Dalam sambutannya, mitra SPPG 3 Lahusa menyampaikan bahwa kegiatan sosialisasi ini merupakan langkah strategis untuk menyamakan persepsi serta memperkuat kolaborasi antar pemangku kepentingan. Ia menekankan pentingnya peran aktif seluruh pihak dalam mendukung program pemenuhan gizi, terutama dalam upaya pencegahan stunting dan peningkatan kesehatan masyarakat.
Sementara itu, Kepala SPPG 3 Lahusa, Adilman P. Baene, dalam pemaparannya menjelaskan secara rinci substansi Surat Edaran Nomor 8 Tahun 2026. Ia menegaskan bahwa kebijakan tersebut menjadi pedoman dalam pelaksanaan program gizi yang lebih terarah, efektif, dan tepat sasaran. Penjelasan tersebut turut diperkuat oleh ahli gizi yang memberikan gambaran teknis terkait pentingnya asupan gizi seimbang serta strategi implementasi di lapangan.
Sekcam Lahusa dalam kesempatan itu menyampaikan apresiasi atas terselenggaranya kegiatan sosialisasi ini. Ia berharap seluruh peserta dapat memahami isi kebijakan dengan baik dan mampu mengimplementasikannya di wilayah masing-masing.

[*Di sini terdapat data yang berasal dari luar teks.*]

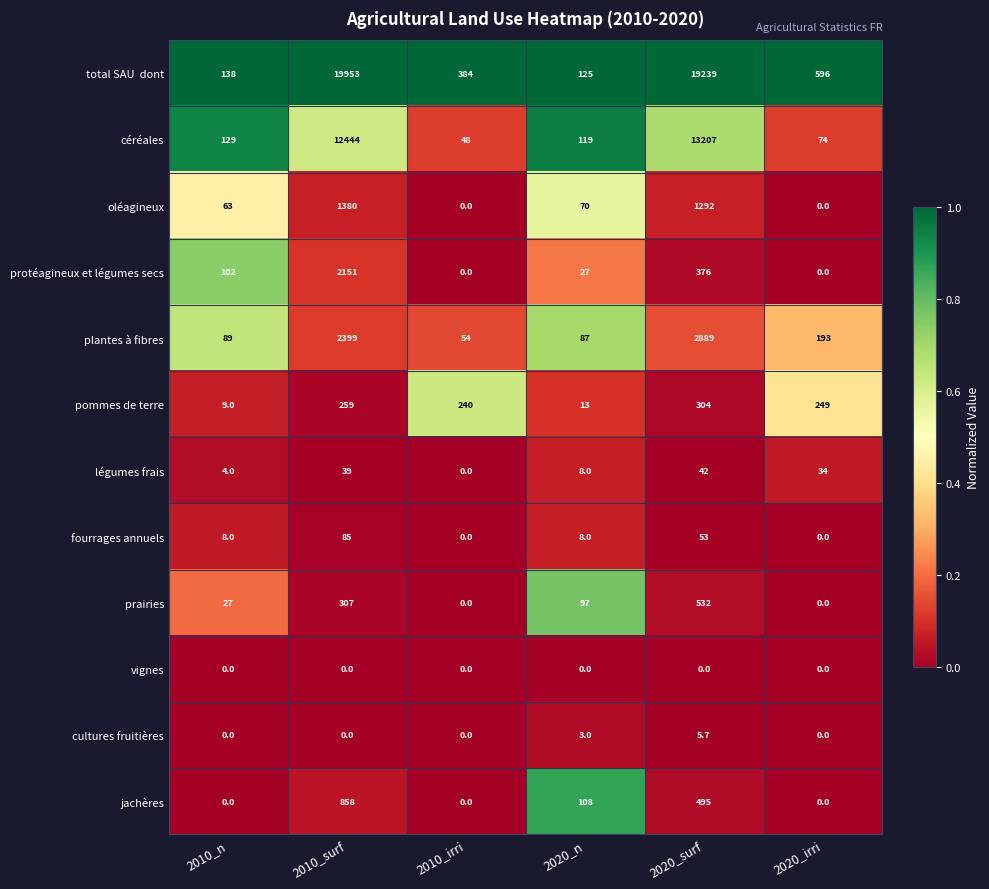

What is the difference between the maximum and minimum values in the protéagineux et légumes secs series?

2151.0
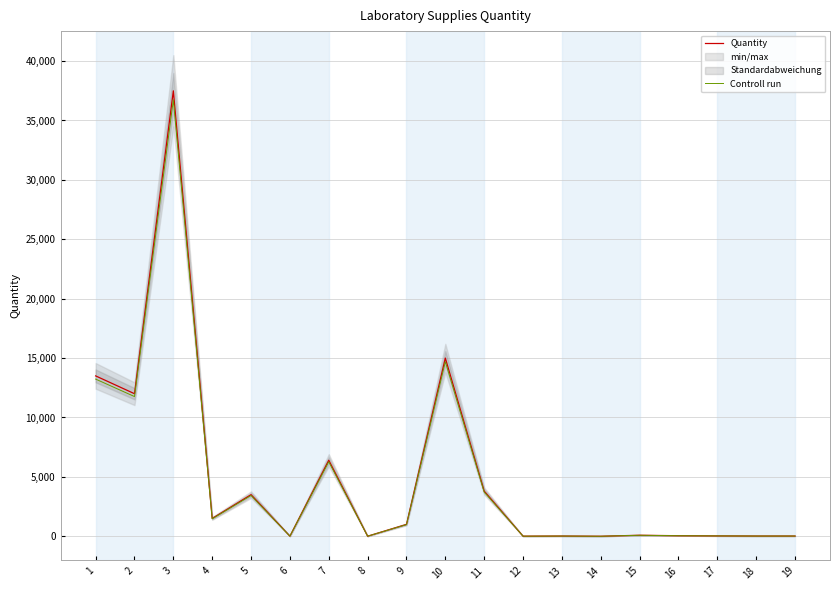

Where does the Controll run series first go above 83?

1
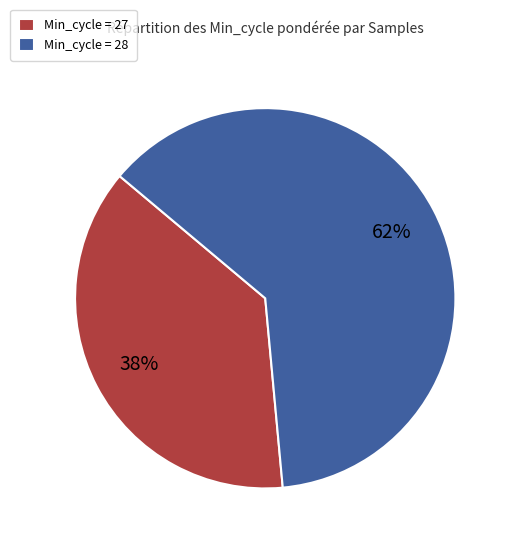

Which category has the smallest portion of the pie?

Min_cycle = 27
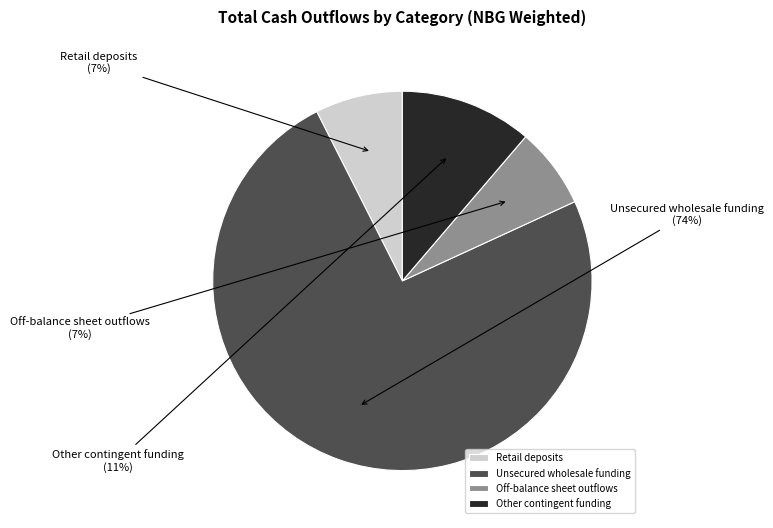

Is it true that Retail deposits is 7% of the pie?

True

Menurutnya, sinergi antara pemerintah, tenaga kesehatan, dan masyarakat menjadi kunci keberhasilan dalam meningkatkan kualitas gizi masyarakat.
Kegiatan sosialisasi ini tidak hanya bertujuan untuk memberikan pemahaman yang komprehensif terkait isi dan arah kebijakan dalam Surat Edaran Nomor 8 Tahun 2026, tetapi juga menjadi ajang mempererat silaturahmi antar pemangku kepentingan. Dengan komunikasi yang harmonis, diharapkan program pemenuhan gizi di Kecamatan Lahusa dapat berjalan optimal.
Pantauan wartawan medan.pikiran-rakyat.com di lokasi, kegiatan berlangsung tertib dan lancar. Acara ditutup dengan sesi temu ramah sebagai simbol kebersamaan, rasa syukur, serta harapan akan keberhasilan program pemenuhan gizi di Kecamatan Lahusa. Momen tersebut mencerminkan komitmen bersama untuk terus meningkatkan kesejahteraan masyarakat melalui pelayanan gizi yang maksimal.